▸ WHAT NEEDS TO BE DONE:
Set down exactly the lines below, starting at the one that contains "#169, owner: Kerstin Huber -> Florian Peters" and ending at the one that contains "start a fight", with both of those lines included and nothing else.

[Stored items]
+ + +
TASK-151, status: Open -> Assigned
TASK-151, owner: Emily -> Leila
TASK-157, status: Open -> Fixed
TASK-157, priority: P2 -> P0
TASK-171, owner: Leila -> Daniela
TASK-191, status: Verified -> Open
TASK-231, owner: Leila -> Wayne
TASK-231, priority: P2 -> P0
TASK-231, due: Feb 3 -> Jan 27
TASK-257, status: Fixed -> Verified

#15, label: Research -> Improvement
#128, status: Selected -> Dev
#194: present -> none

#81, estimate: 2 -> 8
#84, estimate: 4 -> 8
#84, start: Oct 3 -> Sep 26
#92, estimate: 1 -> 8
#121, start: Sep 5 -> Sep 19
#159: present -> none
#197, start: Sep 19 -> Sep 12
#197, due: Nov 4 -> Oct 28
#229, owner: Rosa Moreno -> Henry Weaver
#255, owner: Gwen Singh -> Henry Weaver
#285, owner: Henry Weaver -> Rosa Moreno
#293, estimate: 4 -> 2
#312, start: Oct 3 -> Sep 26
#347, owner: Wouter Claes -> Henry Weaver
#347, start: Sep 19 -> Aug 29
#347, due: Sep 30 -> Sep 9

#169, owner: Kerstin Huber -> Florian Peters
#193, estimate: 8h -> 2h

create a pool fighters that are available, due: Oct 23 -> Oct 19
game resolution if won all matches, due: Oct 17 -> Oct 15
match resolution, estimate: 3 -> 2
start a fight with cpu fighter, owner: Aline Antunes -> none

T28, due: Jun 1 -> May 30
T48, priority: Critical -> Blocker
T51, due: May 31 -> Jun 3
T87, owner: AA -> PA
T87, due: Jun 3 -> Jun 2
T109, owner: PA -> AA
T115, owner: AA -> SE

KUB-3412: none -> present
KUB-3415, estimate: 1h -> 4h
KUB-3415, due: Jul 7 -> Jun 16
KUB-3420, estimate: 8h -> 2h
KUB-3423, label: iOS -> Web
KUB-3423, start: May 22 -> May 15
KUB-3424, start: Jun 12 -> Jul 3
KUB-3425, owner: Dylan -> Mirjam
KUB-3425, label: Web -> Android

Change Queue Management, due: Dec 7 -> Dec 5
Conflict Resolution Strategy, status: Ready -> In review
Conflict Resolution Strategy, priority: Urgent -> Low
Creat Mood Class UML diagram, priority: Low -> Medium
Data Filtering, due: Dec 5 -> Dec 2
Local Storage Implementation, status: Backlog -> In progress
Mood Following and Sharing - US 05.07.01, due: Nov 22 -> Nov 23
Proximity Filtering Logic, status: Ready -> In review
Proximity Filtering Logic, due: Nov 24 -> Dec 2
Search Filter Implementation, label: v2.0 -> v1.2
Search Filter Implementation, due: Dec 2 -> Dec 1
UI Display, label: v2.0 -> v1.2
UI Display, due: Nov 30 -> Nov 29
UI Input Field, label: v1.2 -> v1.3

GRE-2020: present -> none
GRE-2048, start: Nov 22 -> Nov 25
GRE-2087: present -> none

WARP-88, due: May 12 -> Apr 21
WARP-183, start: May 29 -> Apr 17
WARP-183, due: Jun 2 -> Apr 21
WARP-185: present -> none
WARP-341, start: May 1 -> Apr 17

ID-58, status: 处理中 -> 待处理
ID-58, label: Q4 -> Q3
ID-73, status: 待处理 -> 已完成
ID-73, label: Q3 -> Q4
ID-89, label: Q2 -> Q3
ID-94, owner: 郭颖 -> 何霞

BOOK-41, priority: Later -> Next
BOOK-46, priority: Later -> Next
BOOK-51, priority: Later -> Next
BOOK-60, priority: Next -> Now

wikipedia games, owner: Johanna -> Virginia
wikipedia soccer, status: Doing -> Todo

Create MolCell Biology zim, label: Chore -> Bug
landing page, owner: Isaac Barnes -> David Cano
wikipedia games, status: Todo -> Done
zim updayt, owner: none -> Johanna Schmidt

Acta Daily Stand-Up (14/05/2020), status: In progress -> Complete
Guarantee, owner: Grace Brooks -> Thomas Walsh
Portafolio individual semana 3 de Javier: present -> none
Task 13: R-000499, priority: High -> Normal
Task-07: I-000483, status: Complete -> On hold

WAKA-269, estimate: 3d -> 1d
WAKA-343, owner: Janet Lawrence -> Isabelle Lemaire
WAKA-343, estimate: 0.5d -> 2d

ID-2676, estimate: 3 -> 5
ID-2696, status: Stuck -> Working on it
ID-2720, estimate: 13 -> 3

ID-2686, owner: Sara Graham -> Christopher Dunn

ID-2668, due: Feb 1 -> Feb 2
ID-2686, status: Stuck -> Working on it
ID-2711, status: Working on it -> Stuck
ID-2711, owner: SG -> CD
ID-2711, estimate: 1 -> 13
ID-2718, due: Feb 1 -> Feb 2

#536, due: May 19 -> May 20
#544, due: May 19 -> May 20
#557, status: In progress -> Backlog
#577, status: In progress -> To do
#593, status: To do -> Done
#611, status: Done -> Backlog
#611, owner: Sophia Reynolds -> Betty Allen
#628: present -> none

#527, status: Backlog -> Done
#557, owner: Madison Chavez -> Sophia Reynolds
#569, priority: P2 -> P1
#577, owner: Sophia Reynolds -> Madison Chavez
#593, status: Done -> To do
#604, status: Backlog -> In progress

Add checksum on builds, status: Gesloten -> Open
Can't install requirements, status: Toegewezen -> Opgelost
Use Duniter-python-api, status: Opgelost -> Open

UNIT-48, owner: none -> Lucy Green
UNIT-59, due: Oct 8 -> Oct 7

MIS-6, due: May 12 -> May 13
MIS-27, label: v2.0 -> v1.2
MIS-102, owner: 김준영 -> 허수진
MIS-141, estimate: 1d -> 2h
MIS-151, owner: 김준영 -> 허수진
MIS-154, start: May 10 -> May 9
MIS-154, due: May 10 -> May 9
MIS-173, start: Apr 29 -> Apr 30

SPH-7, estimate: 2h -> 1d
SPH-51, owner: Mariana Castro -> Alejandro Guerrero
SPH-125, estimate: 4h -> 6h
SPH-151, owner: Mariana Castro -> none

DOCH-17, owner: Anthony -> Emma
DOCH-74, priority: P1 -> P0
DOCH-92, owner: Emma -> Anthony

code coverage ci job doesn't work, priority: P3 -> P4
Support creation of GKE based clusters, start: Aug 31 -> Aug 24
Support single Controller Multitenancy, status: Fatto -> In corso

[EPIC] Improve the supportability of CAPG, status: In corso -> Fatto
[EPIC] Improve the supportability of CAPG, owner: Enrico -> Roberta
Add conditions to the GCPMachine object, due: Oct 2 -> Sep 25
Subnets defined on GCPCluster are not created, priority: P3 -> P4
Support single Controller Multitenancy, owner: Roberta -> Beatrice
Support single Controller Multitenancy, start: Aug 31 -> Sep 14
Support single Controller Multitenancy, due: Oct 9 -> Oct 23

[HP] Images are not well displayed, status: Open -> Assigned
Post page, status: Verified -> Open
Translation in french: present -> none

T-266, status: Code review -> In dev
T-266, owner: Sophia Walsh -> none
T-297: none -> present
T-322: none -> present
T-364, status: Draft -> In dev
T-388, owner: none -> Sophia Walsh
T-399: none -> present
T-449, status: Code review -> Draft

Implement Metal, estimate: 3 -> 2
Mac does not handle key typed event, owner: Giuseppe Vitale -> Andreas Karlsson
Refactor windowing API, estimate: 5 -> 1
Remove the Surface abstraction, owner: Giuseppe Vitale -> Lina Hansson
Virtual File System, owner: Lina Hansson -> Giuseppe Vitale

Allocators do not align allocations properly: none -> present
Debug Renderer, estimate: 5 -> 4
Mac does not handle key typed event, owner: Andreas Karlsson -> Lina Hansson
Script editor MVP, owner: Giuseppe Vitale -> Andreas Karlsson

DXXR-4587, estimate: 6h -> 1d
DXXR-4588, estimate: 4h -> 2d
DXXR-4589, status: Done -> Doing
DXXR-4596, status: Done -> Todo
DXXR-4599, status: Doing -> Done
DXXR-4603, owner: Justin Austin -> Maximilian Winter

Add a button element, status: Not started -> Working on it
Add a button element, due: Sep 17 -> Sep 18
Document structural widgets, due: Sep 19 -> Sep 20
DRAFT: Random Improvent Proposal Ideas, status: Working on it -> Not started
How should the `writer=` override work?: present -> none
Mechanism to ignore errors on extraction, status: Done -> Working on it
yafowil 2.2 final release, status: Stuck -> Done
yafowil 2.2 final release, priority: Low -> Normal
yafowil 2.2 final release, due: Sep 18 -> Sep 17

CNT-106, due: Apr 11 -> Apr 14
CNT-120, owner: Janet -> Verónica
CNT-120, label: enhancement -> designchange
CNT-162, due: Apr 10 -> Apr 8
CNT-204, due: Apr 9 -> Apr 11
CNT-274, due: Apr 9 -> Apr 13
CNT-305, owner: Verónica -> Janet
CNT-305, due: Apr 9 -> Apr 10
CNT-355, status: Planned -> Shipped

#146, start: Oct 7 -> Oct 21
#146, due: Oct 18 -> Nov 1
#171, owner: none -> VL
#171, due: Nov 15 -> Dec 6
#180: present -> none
+ + +
▸ SOLUTION BELOW:
#169, owner: Kerstin Huber -> Florian Peters
#193, estimate: 8h -> 2h

create a pool fighters that are available, due: Oct 23 -> Oct 19
game resolution if won all matches, due: Oct 17 -> Oct 15
match resolution, estimate: 3 -> 2
start a fight with cpu fighter, owner: Aline Antunes -> none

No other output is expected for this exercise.